Obama’s executive order has attracted attention in the past because it targets K Street to fit in with the president’s campaign pledge not to hire lobbyists in his administration.

But the order says that for two years following their appointment, political appointees must not participate in any matters that could affect their former employers. That broad language includes past legal clients for lawyers as well.

“It’s frustrating,” Mirel told The Hill. “I spent a fair amount of time of going through what I needed to do. It seems like you would want someone who knows what they are doing to run the program.”

Mirel said Homeland Security officials felt they could work around his clients to avoid any potential conflicts of interest.

“They were saying as long as I was careful in what did and I wasn’t doing any favors for private clients, they thought it could be done without a waiver,” Mirel said.

A White House official stressed that adhering to the executive order was key for the administration.

“We have numerous highly qualified individuals for positions in the executive branch,” said a White House official. “We implemented the most stringent ethics policy in history because we want to make sure that these jobs get done with a minimum amount of conflicts of interest.”

Mirel joined Wiley Rein in 2005. He was the District of Columbia’s Commissioner of Insurance, Securities and Banking before coming to the firm. Mirel has held other positions in Washington government and has also worked on Capitol Hill.

Mirel is not the first person to be denied a spot in the Obama administration because of the president’s executive order.

In 2009, Peg Seminario, the AFL-CIO’s director of health and safety, was under consideration to become the head of the Occupational Safety and Health Administration. But Seminario lost out on the spot — irking many in the labor movement — because she registered to lobby for legislation that would provide healthcare to emergency responders to the 9/11 terrorist attacks.

Also in 2009, Tom Malinowski, the Washington director for Human Rights Watch, was being considered to be the State Department’s human rights chief. But he too was passed over because he was a registered lobbyist for the advocacy group.

That led to protests from several nonprofit groups, which argued an exception should be made for public interest lobbying work.
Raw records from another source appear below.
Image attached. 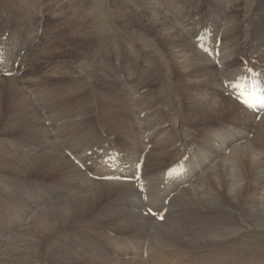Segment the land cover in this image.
<instances>
[{
	"label": "rangeland",
	"instance_id": "obj_1",
	"mask_svg": "<svg viewBox=\"0 0 264 264\" xmlns=\"http://www.w3.org/2000/svg\"><path fill=\"white\" fill-rule=\"evenodd\" d=\"M4 1L5 0L0 2V28L2 26V30L5 29L4 23L7 22L6 21L7 17H5V15L1 13V10H3ZM26 1L27 0H12L14 4V7H12V10H9L11 9L10 6H8L6 9L4 8L6 12L10 11V14H12L13 11H14L13 15L17 13L16 14L17 21H15V17L13 15H12V19H10L9 21L11 22L14 21V22L21 23V24L23 23L24 18H22V16H20L19 13H20V10H22V8L26 6V4L30 6V0L28 2ZM78 1L79 0H39L35 7H39V10L42 11L44 15L43 16L44 24L42 26L43 34L39 36L35 45L27 51L25 57H23L22 59V63H26L27 68H28L26 73H24L23 75L20 74V75L0 77V83L8 79H11V77L13 78L16 77L17 79H19L18 84L19 85L22 84L24 86L25 94L28 97L27 104L29 105V102H30L35 107H37L35 108V110L36 111L38 110L37 111L38 116H35V117H40V120H41L40 122L41 125L39 124V126L35 128L36 133L38 134L41 133L42 131L41 126L45 125L44 124L45 120H43L44 117H52L54 120H59L58 125L55 128L57 133L54 132L55 134H53L50 127L47 125L46 127L44 126V130L45 132L48 131L49 136L51 137L56 136L55 141L60 146V149L63 150V152L66 153V149L64 147L66 146L65 143H67L66 138H64V134L67 135L68 137H71L70 132L73 131L74 127L76 129L75 131H77V129L87 131L90 129V127L98 128V125H99L98 122H100L103 125H105L109 131L110 124L107 125V122H105V119L108 116L106 114L109 113L107 111L108 109L106 108V106H104L105 105L104 102H103V106H101V102L99 103L98 99H96V97H94L93 94L91 95L89 93V91H92L94 87V86L92 87V85H90L89 87V84L93 83L94 85H96L95 81H96L98 74L101 73L102 75H105L109 73L111 75L110 77L112 80L111 88L115 87L116 85H117L115 87L116 89L117 87L122 86V83L119 82L120 81L119 78H117V76H113L110 73L109 69L106 67L107 65L110 67H113V65L114 66L117 65V63L122 62V60H128L129 63L132 64V67H134V71H135V68L137 69L138 66L140 68L144 67L145 65L147 66L145 68L146 73L144 72L143 78H141L144 81L145 87L142 90H140L141 91L140 94H142L140 96H142L143 97L142 99H144V102L147 103L146 105L147 109H150V108L152 110L156 109V113L154 115L156 114L158 115L155 118L162 120L161 118L162 116L163 119H170L169 117L170 113L171 115H174L173 111L177 113L175 118L170 119V123L172 125H169L168 121L162 124L163 128H161V131L164 130L166 131L165 133L163 132L161 134V131L159 132L160 129L158 127L154 128L151 131L153 132L154 136L152 137V146L149 149V152L146 157V161L148 160L149 168L151 167L150 170L161 168L162 165H165L166 160L173 157V154L175 152L174 149L177 146L176 143L178 142L180 138L182 137L186 138L187 135L192 138H195V136H197L198 138L200 137L199 140L205 141L206 136H205V133H203V131L206 132L207 127L210 124L230 121L232 120V116H233L232 111L238 112V109L236 108V106H234L233 107L234 110H230V112H232L231 114L230 112H226L220 115L219 114L209 115V117L208 116L205 117V115L204 116L199 115V118H197L196 120L193 119L194 122L193 121L190 122L191 119L187 120L184 117V113L185 112L187 113V103L189 99L188 98L189 94L187 93L185 94L184 89H182V79L180 78V76H182L181 72L176 70V67L174 66V61L170 57L168 52L165 50V46H163L161 43L158 42L157 37H159V35L157 33L151 32L148 35L152 36L151 37L152 39L150 40L149 38H144L140 44L132 40L133 38L137 39L138 34H140L139 32L141 31L140 30L141 28L139 25H135L134 24L135 22L133 23V26H132L133 28L127 27L124 24L125 22L123 19H119V18L116 19L115 17H113L114 12L116 11V6H114V3L118 0L116 1L114 0L115 2L113 1L114 2L113 4H110L104 9H101L100 8L101 4H99L100 2H102V0H80L79 2ZM147 1L150 2L153 6H156L161 13L165 14L169 18H172L171 16L167 14L166 11L159 8L158 5L156 4L158 3L160 5H163L162 1L160 0H147ZM176 1L177 0H175V2ZM209 1H212V3L220 10L222 16L226 18L225 23L222 19H220L222 26H223L222 46L226 50L227 48H229L228 51L231 53V56H230L231 60L225 61V64L228 65L227 68H230L238 62L237 60H235V55L237 54V58H239L240 51L237 53L236 50L239 48L241 43H242V46H244L245 40H246L244 37L246 38L248 37V36H245V32H248L251 27H252L251 29H255V27L264 28V0H251V1L249 0H240V1L239 0H228V1L227 0H178V3L179 4L186 3V4H190L191 6H197L198 7L197 11L201 12L200 14L205 15L207 12L206 5H209L208 3ZM105 2L106 1H104L103 3ZM83 6L85 7L83 8ZM121 8L122 6H120V9ZM123 9L125 8L123 7ZM135 9H136L135 11H139V8H135ZM108 10L109 11L111 10L110 13H106L108 12ZM128 10L130 11L134 10L133 6H132V9L130 8ZM28 13L30 17L33 16L32 12H28ZM148 13L149 14L151 13L150 10L148 11ZM234 14H235L234 17H230V15H234ZM82 19H84V22L82 21ZM138 19L140 20L143 19L144 21H146L147 18L138 17ZM172 21L174 23V26L178 30L182 38V41L185 43L188 51L190 52L191 43H192V47L194 48V50L197 51L200 54V56H202L205 59V61L212 68L216 70L215 82L212 83V85L208 84L207 87H205L204 85L201 86L202 87L201 92H205L206 94L210 93L211 95L215 93L219 96H224V94L220 93V76H221V73L224 72V70H220L218 66L212 60L207 58L203 54V52H201L195 47L192 40L189 38V36L186 33H184V31L179 26L176 20L172 18ZM31 22L34 23V21H31ZM103 25L106 26L104 27L105 30L104 29L102 30ZM24 26L26 28L29 25L28 23L24 22ZM117 26H119V28ZM95 27H97V31L102 30L101 32H103V35H105L103 40H101L102 38H100L99 36L97 37L96 36L97 34L95 35V33L93 34L90 31L92 29L95 30ZM142 27L144 28V26ZM106 29H108V31H106ZM79 30H81L85 34H87L88 30L90 32V33L88 32L87 34L90 38H87V37L84 38L87 41H85L83 50L81 48V45L80 46L78 45L80 44L79 42L77 44L74 43L75 45H72L73 41L77 40L78 36L83 37V35L78 34ZM17 32L20 33L19 31ZM27 32H25L24 37L27 36L28 34ZM257 33L260 34V32H257ZM249 36L250 37L247 39V43L248 42L250 43L252 40H254V34H249ZM249 43L247 44L246 49H248ZM142 47H145V50L143 52L141 51ZM34 48H36V50L32 52L31 50ZM105 55H107L108 57H106ZM83 60H90V61L92 60V61L97 62V65L96 67H94L93 72H91V69H89L90 67L85 68L87 71H89L88 73L87 71H85L86 72L85 74H84L83 69L81 70L82 72L79 70L80 62H82ZM135 60L138 61L137 63L142 62L144 64L143 65L137 64ZM98 63L100 67L99 69L97 68ZM76 67H78V69ZM125 67L127 66H123V68ZM217 70H219V74L217 73ZM226 73L224 75H226ZM90 74H94V75L97 74V75L92 76ZM189 75H190L189 73H186V76L189 77ZM113 77L117 78V81L120 84H118V82H116V80H114ZM133 80L134 79L132 78V81ZM70 84L74 86L72 87ZM136 84H138L139 87L141 86V83H139V81H137ZM76 86H78V90L74 89ZM166 87L170 88L172 91L171 90L167 91ZM97 93L99 95L100 94L105 95V91L100 90V89L97 90ZM62 96H63V99H62ZM105 97L108 98V96H105ZM226 97H232V96L229 95ZM82 99L84 101H82ZM124 102L120 100L118 103L119 106H121L119 110L116 112V113H119V116H117L118 119L120 118V115L122 113L126 114V111L122 107ZM107 103L109 104V99ZM24 104L25 103L19 104L18 112L21 115L25 111L23 109ZM131 106H134V105L131 104ZM64 107L71 109L72 113L70 112L71 114L70 113L67 114L63 110L65 113L64 116L66 117V118L63 117L65 119L63 123L64 124L63 129H65L66 131L64 134H62V137H61L60 133H62V131L60 132L58 130H60L62 127V109ZM100 107H102L103 109L101 110ZM239 108L242 109L243 107L239 105ZM147 109H143L141 110V112L143 111L147 112V115H148L147 120H148L152 114H150V110H147ZM80 111L85 113V114H82L81 117L79 116L80 114L78 113ZM160 113L162 115H160ZM179 114L180 116H183L184 119L180 118ZM263 115L261 116V119L259 121L257 120L258 121L257 122L255 120V117L250 112H248V114L245 115V117L247 118V121L244 120L243 115H242V120H237V121H239L238 122L239 124H242L249 129L254 128L253 132H250L252 135L250 136L248 141L249 140L252 141L251 142L252 147H254L255 150L257 151V153L255 151L256 155L257 156L259 155L258 157L262 158V159L260 158L261 159L260 162L262 165V166L260 165V167H262L261 169L264 170V149H263L264 143H262L261 141L263 135L260 132L259 134H257V131H258L257 127L259 126L260 124L259 122L262 120ZM128 117H130V115ZM152 117L154 116L152 115ZM157 119H155L154 122L156 123L157 126H159L160 124L158 123ZM87 121L90 123L87 124ZM211 121L214 123H212ZM75 122H79L81 126H79V124ZM151 122L153 123L152 119H151ZM118 123L120 124V121ZM118 123H116L114 127H116ZM11 125L12 123L10 121L5 122L2 120L0 122V141H2L0 143V156L3 155L5 157V158H0V210H5L3 214L4 215L3 218H5L8 215V211H9L8 203H11L13 201V200L11 201V199H9L7 196L6 198H3L5 195L4 190H7L11 184L12 186L11 188L9 187V189H13L12 187L14 186V188L16 187L18 190H22L24 194L27 193V195L21 194V197H19V199L20 198L22 199V203L24 205L29 204L32 206L34 204L32 209L38 205V204L35 205L37 201L38 203H42L44 205V204L52 203L55 200L54 195H58V194L63 195L62 194V184L64 182V178L62 177L61 172L55 173L51 171L50 169L45 168V166H42L39 164L40 161L39 162L37 161L36 164L25 163L22 167H20L21 166L20 160H18V158L15 159L14 154H11L10 152L16 150L19 154L17 155L19 157H23L22 154L25 150V147L21 146L22 143L20 141L25 139V135H27L26 137L29 136L30 128L27 125H25L21 129L15 128L13 130L11 129V131H8V132L7 130H5L6 132L3 131L4 129H8ZM146 126L148 128L152 127V124L150 123V121L149 123L147 121ZM185 126L188 127L189 130H185L184 129ZM170 127H173V129L170 130ZM193 130L194 132L191 133ZM78 133H81V132H78ZM126 135H129V134H126ZM163 135L170 136L169 142H166L168 140H165L163 141L164 143H161L162 141L160 140V138ZM201 136L203 139L201 138ZM159 146L165 147L170 152L168 154L169 157H167L166 159L164 158L165 160L161 164L160 163L157 164V162L158 160H160V158L163 155L160 154L158 155L159 156L158 157L157 154L153 153V151H156V152L159 151V150L158 151L155 150L156 148H159ZM2 147L6 148V151L1 150ZM258 147H260V149ZM233 148L230 149L229 153H227L226 156L224 155L220 160L216 161L213 165L210 166V168H208L204 172L212 169L214 165L219 163L224 157L229 156ZM19 149H21L20 152H19ZM235 157L236 156L234 154L233 155L231 154L229 156L230 159H227V160L230 162H235L234 164H236ZM69 158L72 160V164L73 163L75 164V162L70 156ZM42 167L43 169H41ZM75 167L77 168L78 166H76L75 164ZM77 169H80V168L78 167ZM237 169L238 170L236 171H239V168ZM84 175H85V178L88 177L95 181L103 180V179L92 178L86 175L85 173ZM206 177L207 175L205 177L203 176L202 177L203 179L199 180V185H198V182L195 184L196 185L195 188L197 190H200V192H202L201 191L202 188L208 184ZM115 182H121V181H115ZM125 182H128V181H125ZM128 183H130L129 192L133 195V197L136 196L137 201L140 203L138 207L141 209L139 211L142 210L141 211L142 216L146 219V222L159 221L158 219H156L155 217L151 215H145L144 212L146 211V208L142 207L141 202H140L141 198H137L138 192H137L136 186L132 182H128ZM181 190L178 193L174 194L172 198H174L177 194H179ZM75 191L76 189H73L67 194L73 195ZM213 192L214 194L217 193L216 189ZM46 193H50L51 195L46 194ZM218 194L219 193H217V195ZM53 196L54 198H52ZM108 196H105L102 200H100L101 203ZM254 196L257 198L260 197V195H254ZM59 198H61V196H59ZM172 198L170 200V204L172 203ZM109 200H112L114 202H117V201L125 202L124 205L130 208L131 206L137 207L136 205H132V202L130 203V200L124 197L123 195L118 196V197L115 196L112 198L110 197ZM27 201H30L31 204L30 202L27 203ZM221 201L225 202L226 204L224 208H220V209L219 208L206 209L199 205H195L194 203L193 204L189 203V206L187 205V208L186 207H175L174 205H172V207L170 206L168 207L169 208L168 212L166 213L163 221L176 218L175 221H178L177 219H180V221L182 220V222H185L186 225L188 226L190 225V227L193 228L194 226L198 227L199 225L206 223V222H210L212 220H215V222L216 221L220 222L224 220V223L227 222V224L225 225L230 230L238 229V231H236V233H234L233 236L228 237L227 239H223L221 241L219 240L217 242H214L213 244L210 243L211 245L210 244L205 245L204 243L203 244V246L205 245L204 247L195 245L196 247H193V249L183 248V249H186L187 254L183 258L181 257L180 262H183L184 260L183 264H198V263L199 264H202V263L204 264H219V263H223V264H232V263L233 264H246V263L247 264H253V263L254 264H264V230L252 227L253 223L250 221V219L248 218V214H247L249 210L245 209L243 206L241 207L240 204L235 205V203L229 202V200L226 198L221 199ZM42 204L41 206H43ZM89 209L95 210V207H90ZM233 210L235 211V213ZM72 213L76 214L73 217H80V216H84L87 212H81L80 210L75 209L72 211ZM97 213L98 212H93V214L91 215L93 216ZM30 214H34V213H30ZM91 215L77 219L76 221H79L82 219L88 220V218H90ZM3 218H1L0 220H2ZM60 218H62V216L56 214V219H60ZM8 221H9L7 222L8 224L6 223L5 225L7 226L6 227L7 229L5 228L3 229L2 228L3 225L0 223V264H2L3 262H6L7 264L8 263L18 264L17 261L19 260V258H21L20 255L22 253L17 252L16 255H14L13 257H9V258H5L2 255V253L4 254L6 252H9L10 250H13L14 247H18L23 244H26V242L31 243L30 237H32L33 233H31V235H28L26 237V239L28 240L21 238L22 237L21 235L16 236L17 234L21 233L20 231H22L23 233L27 229V227H29L28 225H29L30 219L28 218V220H26L25 226L21 225L20 222L17 223V221L13 222L10 219ZM62 221H66V220H60L58 223H62ZM76 221L74 222L72 221V222L66 223L67 225L65 224L61 226L60 228L61 230H59V233L57 232L56 235H59L63 231H66V232L73 231L74 232L75 227L78 226V224L75 223ZM163 221H159V222H163ZM1 222H3V220ZM107 222L108 221H103V223H105L106 225L108 224L107 226L109 225L111 226V224ZM90 223L91 222H89V224ZM103 223L99 224L100 225L98 226L99 229L103 226ZM57 227H59V225ZM70 227L72 228L74 227V229L70 230L71 229ZM33 229L34 228H30L27 232L30 234V232H32ZM149 230H151V227H149ZM126 231L127 230H121V231L119 230L118 233L127 234L129 236L132 235V232L126 233ZM6 232L7 233L9 232V233L7 234ZM46 240L47 239L41 240V244L39 245V250H38L39 253L36 255L37 257L35 256L36 258H34V260H37V261L40 260L39 264H43V263L44 264H59V263L62 264V260L58 259L57 257H54L55 255L47 258L48 250L47 249L45 250L44 247L47 246L48 249H51V246H50V241L48 240L46 241ZM147 241L148 239L145 240L146 246H147ZM100 245L102 246L103 249H106L105 246L103 245V242ZM192 245L194 244H191L189 246H192ZM138 258L139 260L141 259L139 256ZM144 258L145 257L143 256V260ZM94 259L97 263H101L103 261L98 256H95ZM127 259H132V256L131 258H127ZM56 261L58 262L56 263ZM146 261H149V260H146ZM197 261L199 262L197 263ZM147 264H150V263L147 262Z\"/></svg>",
	"mask_w": 264,
	"mask_h": 264
},
{
	"label": "bare ground",
	"instance_id": "obj_2",
	"mask_svg": "<svg viewBox=\"0 0 264 264\" xmlns=\"http://www.w3.org/2000/svg\"><path fill=\"white\" fill-rule=\"evenodd\" d=\"M104 1H106L105 2L106 4L103 3ZM113 1L114 0H102V2L99 3L101 4L100 8L104 9L110 4H113L116 0L114 2ZM4 6L5 9L8 6H10L12 9V7H14V4L12 0H5ZM114 6H116L117 12L116 11L114 12L113 17H115L116 19L117 18L123 19L125 22L124 24L127 27L133 28L132 26L134 22L135 25L140 26L141 28L140 29L141 31L139 32L140 34H138L137 39H134L132 37L133 38L132 40L140 44L144 38H149L150 40L152 39L151 38L152 36L148 35L151 32L157 33L159 35V37H157L158 42L161 43L163 46H165V50L168 52V54L174 61V66L176 67V70L181 72L182 76H180V78L182 79V89H184L185 94L186 93L189 94L188 97L189 99L187 103V113L186 112L184 113V117L187 120L191 119L190 122H192L193 119L196 120L197 118H199V115L202 116L205 115V117L206 116L209 117V115L224 114L226 112H230V110H234L233 109L234 106H236L238 112L232 111L233 112L232 120L234 121L242 120V114L244 115L248 114L249 111L245 109L243 105L233 97L219 96L215 93L211 95L210 93L206 94L205 92H201V88H202L201 86L204 85L205 87H207L208 84L212 85V83L215 82L216 70L212 68L205 61V59L202 56H200V54L197 51L194 50V48L192 47V43H191L190 52L188 51L185 43L182 41V38L178 30L174 26V23L172 21L173 17L169 18L165 14L161 13L156 6H153L147 0H118L114 3ZM120 6H122L121 9ZM132 6L134 10L132 11L128 10L130 8L132 9ZM84 7L85 6H83V8ZM123 7L125 9H123ZM135 8H139V11H135L136 10ZM149 10L151 12L150 14L148 13ZM110 11L108 10V12L106 13H110ZM4 12L7 13L5 10ZM234 16L235 14L230 15V17H234ZM138 17L147 18V19L146 21H144L143 19L141 20L138 19ZM82 21L84 22V19H82ZM142 26H144V28ZM104 27L106 26L103 25L102 30L103 29L105 30ZM117 27L119 28V26ZM102 30L97 31V27H95V30L92 29L90 31L93 34L95 33V35L97 34L96 36L97 37L99 36L100 38H102L101 40H103L105 35H103V32H101ZM106 31H108V29H106ZM88 32L89 30L87 31V34ZM258 32L261 33V31ZM78 34L83 35V37L78 36L77 40L73 41L72 45H75L79 42L80 44L78 45L79 46L81 45V48L83 50L85 41H87L84 38L86 37L90 38V37L81 30H79ZM34 50H36V48L32 49L31 51L33 52ZM144 50L145 47H142L141 51L143 52ZM96 65H97L96 61L83 60L82 62H80L79 70L81 71L83 69L85 74L86 73L85 71H87L85 68L90 67L89 69H91V72H93L94 71L93 69L94 67H96ZM225 65L227 69L228 65L227 64ZM76 68L78 69V67ZM97 68L98 69L100 68L99 63ZM123 69L126 73H128V67H125ZM88 72L89 71H87V73ZM186 73L190 74L189 77L186 76ZM217 73L219 74V70H217ZM90 75L95 76L97 74L95 75L90 74ZM110 76L111 75L109 73L105 75H102L101 73L98 74L95 81L96 85H94L93 83L89 84V87L90 85H92V87L94 86L92 91H89V93L91 95L93 94L94 97L98 99L99 103L101 102V106H103V102L105 103L104 106H106V108L108 109L107 111L109 113L106 114L108 116L106 119L104 117V119L107 122V125L110 124L109 126L111 129L112 128L115 129L120 128L122 130L130 129L132 125L131 122H129L130 118L127 116V111L129 108H134L136 106L135 96L131 97V93L129 89L123 84L122 86L117 87V89L115 88L117 85L111 88L112 80ZM14 78L11 77V79H8L0 83V122L3 120L5 122L10 121L12 123V125L8 129L3 130L4 132H6L5 130H7L8 132L11 131V129L13 130L15 128L21 129L22 127L27 125L30 128V133L29 136L26 137L27 135H25L22 132L25 135V139L24 140L21 139L22 141H20L22 143L21 146L25 147L23 154L21 153L23 157H19L18 156L19 154L16 150L11 151L10 153L14 154L15 159L18 158V160H20L21 162L20 163L21 166L19 165L20 167H22L25 163L36 164L37 161L38 162L40 161L39 164L45 166V168H48L55 173L61 172L62 177L64 178V182H63L64 185L62 184L63 195H59V194L54 195L55 200L52 203H48L44 205L42 203H38L37 201L35 205L38 204L39 206L37 205L33 209L32 207L34 204L32 206L29 204L24 205L22 203V199L21 198L19 199V197H21V194L22 195L24 194L22 190H18L16 187L14 188V186L12 187L13 189H9V187L11 188L12 184L8 187L7 190H4L5 195L3 198H6L7 196L9 199H11V201L13 200L12 202L14 203L12 202L8 203L9 211H8V215L5 218H3L4 217L3 214L5 210L0 211V217L3 218L2 219L3 224H5L10 219L13 222L14 221H17V223L20 222L21 225L25 226L26 220H28L29 218L30 219L28 225L29 227H27V229L23 233L22 231H20L21 233L17 234L16 236L21 235L22 237L21 236L19 237L26 239L28 235H31V233H33L32 237H30L31 239L29 238L31 243L26 242V244H23L18 247H14L13 250H10L9 252H6L4 254L2 253V255L5 258L13 257L18 252V253H22L20 255L21 258H19V260L17 261L18 264H39L40 260L37 261L34 260V258H36L37 257L36 255L39 253L38 250H39V245L41 244V240L47 239L48 241H50V246H51V249H48L47 246L44 247L45 250L46 249L48 250L47 258L55 255L54 257H57L58 259L62 260V264H78V263L79 264H147V262H149L150 264H183L184 260L182 259L183 262H180V259L181 257L183 258L187 254L186 252L187 248L193 249V247L196 246L204 247L205 245H209L210 243L213 244L214 242H217L219 240L221 241L223 239H227L228 237L233 236L234 233H236V231H238V229L230 230L225 225L227 224V222L224 223V220L220 222L217 221L215 222V220L206 223L202 222L203 224L199 226L197 225L198 227L194 226L193 228L190 227V225L189 226L186 225V223L182 222V220L180 221V219H177L178 221H175L176 218L171 220L168 219L163 222H159V221L146 222V219L142 216V212H141L142 210L135 212L134 210H131L130 207L124 205L125 202H121V201L114 202L112 200H109L110 197L112 198L115 196L118 197L123 195L124 197L130 200V203L132 202V205H136L137 207L140 205L137 199L135 200L133 198V195L129 192L130 183L125 181L115 182L107 179L95 181L88 177L85 178V175L82 172V170L77 169L78 167L76 168L75 164L74 163L72 164V160L69 158L67 153L63 152V150L60 149V146L55 141L56 136L51 137L49 136L48 131L45 132L44 126L46 127V125L41 126L42 131L40 134L36 133L35 128H37L41 122L40 117H35L38 116L37 115L38 110L37 111L35 110V108L37 107H35L30 102L29 105L27 104L28 97L25 94V88L22 84L21 85L18 84L19 79H17L16 77ZM113 78L114 80H116V82H118L117 78L115 77ZM127 78L128 80L132 81V77H127ZM119 82L118 84H120ZM70 85L72 87L74 86L72 84ZM78 86H76L74 89L78 90ZM142 86L143 85L139 87V85L135 83L136 89H139ZM99 89L105 91V95L103 94L99 95L97 93V90ZM166 90L168 91L171 89L166 87ZM105 96H108V98ZM140 97L143 98L142 96ZM108 99H109V104L107 103ZM138 99L139 98L137 97V100ZM120 100L122 102L125 101L122 107L126 111V114L122 113L120 115V118L118 119L117 116H119V113L116 112L121 107L118 104ZM82 101L84 100L82 99ZM22 103H25L23 106V109L25 111L21 115L18 112V108H19V104ZM131 104H133L134 106H131ZM239 105L242 106L245 111L243 109H241L240 111ZM65 108L66 107H64L63 110L67 114H69L70 112L72 113L71 109L69 108L65 109ZM100 108L101 110L103 109L102 107ZM82 111L78 112L80 114L79 115L80 117L82 114H85ZM232 112H230V114ZM184 117L180 116V118L183 119ZM244 120L247 121V118L244 117ZM119 121L120 124L118 123ZM75 123L79 124V122H75ZM116 123L118 124L116 125V127H114ZM259 123L260 124L257 127L258 130L257 134H259L260 132L263 135L261 141L262 143H264V115ZM61 131L62 130L60 129V132ZM129 131L130 130L123 131L124 136H126V134H128ZM169 139L170 136L167 135H163L160 138V140L162 141L161 143H164L163 141L165 140H168L166 142H169ZM1 142L2 141H0V143ZM251 142L252 141L250 140L245 141L242 144L236 145V147L232 149L230 155L234 154L236 156L235 157L236 164H234L235 162H230L227 160L230 159L229 158L230 155L224 157L219 163L214 165L212 169L200 174V176L197 178V180L192 186L182 189L179 194H177L174 198H172V203L169 206L172 207V205H174L175 207L187 208V205L189 206V203L190 204L194 203L195 205H199L206 209H210V208L220 209V208H224L226 204L225 202H222L221 199L226 198L229 200V202H233L235 203V205L240 204L241 207L243 206L245 209L249 210L247 214H248V218L253 223L252 227L264 230V170L261 169L262 167H260L261 165L260 160L262 158L260 157L261 158L260 159L258 157L259 155L258 156L256 155L257 151L255 150L254 147H252ZM258 148L260 149V147ZM1 150L6 151V148L2 147ZM20 150L21 149H19V152ZM155 150L157 151L159 150L158 152L153 151V153L157 154V156L160 154L163 155L162 156L163 158L161 157L160 160H158L157 164L158 163L161 164L167 157H169L168 154L170 152L165 147L159 146V148H156ZM0 158H5V157L1 155ZM237 168H239V171H236L238 170ZM41 169H43V167ZM206 175H207L206 179L208 184L205 185L201 190L202 192H200V190H197L195 188L196 187L195 184L198 182L199 185V180L203 179L202 177L203 176L205 177ZM73 189H76L75 193L73 195L70 194L68 195L67 193L72 191ZM215 189L216 192L219 193L218 195L217 193L214 194L213 191ZM25 194L27 195V193ZM46 194L51 195L50 193H46ZM254 195H260V197L257 198ZM54 196L52 198H54ZM59 196H61V198H59ZM105 196L108 197L105 198L104 201L101 203L100 200H102ZM137 198H140L139 194H137ZM141 201L142 200L140 199V202ZM28 202L30 201H27V203ZM41 204L43 206H41ZM90 207H95V210L94 209L90 210L89 209ZM75 209L87 213L84 216L73 217L76 215L72 213V211ZM93 212H98V213L92 216L91 214H93ZM30 213H34V214H30ZM56 214L62 216V218L56 219ZM89 215H91V217L88 218V220L82 219L76 221L77 219L87 217ZM60 220H66V221H62V223H58ZM72 221L73 222L76 221L75 223L78 224V226L75 227V229L74 227L73 228L70 227L71 228L70 230L74 229V232L73 231L66 232L63 231L62 229L63 232L60 233L59 235H56V233L57 232L59 233V230H61L60 229L61 226ZM103 221H108L107 223H110L111 226L110 225L107 226L108 224L106 225L105 223H103ZM89 222L91 223L89 224ZM102 223L103 226L101 228L107 227L111 230L113 229V231L117 233L119 230L120 231L127 230L126 233L132 232V235H130L131 238H133L136 241V244L138 243L140 246H144L145 240L148 239L147 246L146 244L145 246L151 252V255L149 256L148 259L149 261H146L145 259L143 260V257L141 258L140 256L139 257L141 259L139 260L137 255L132 256V259H127L126 255H128V253L126 255L120 253L116 254L115 252H112L109 249H103L102 246L100 245L102 243L100 242V235L98 234L100 232L99 230L101 229V228L99 229L98 226H100L99 224ZM58 225L59 227H57ZM149 227H151V230H149ZM30 228H34V229L29 234L27 231ZM204 243L205 245L203 246ZM191 244L194 245L189 246ZM95 256L100 257L103 261L101 263H97L94 259ZM57 262L58 261H56V263ZM198 262L199 261H197V263ZM2 264H7V263L3 262ZM219 264H223V263H219Z\"/></svg>",
	"mask_w": 264,
	"mask_h": 264
},
{
	"label": "snow or ice",
	"instance_id": "obj_3",
	"mask_svg": "<svg viewBox=\"0 0 264 264\" xmlns=\"http://www.w3.org/2000/svg\"><path fill=\"white\" fill-rule=\"evenodd\" d=\"M244 103L247 104V101H245Z\"/></svg>",
	"mask_w": 264,
	"mask_h": 264
}]
</instances>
In a January 2010 letter to the president, the groups said that the order “has yielded unintended consequences that undermine your goals of open government and broad civic participation in the public interest.” Several watchdog groups, including Citizens for Responsibility and Ethics in Washington, Common Cause and OMB Watch, signed on to the letter.

A waiver process is in place for the order, but it has not been used that often due to controversy. For example, senators blasted the policy in 2009 when William Lynn, a registered lobbyist for defense contractor Raytheon, was granted a waiver from the order and became deputy secretary at the Pentagon.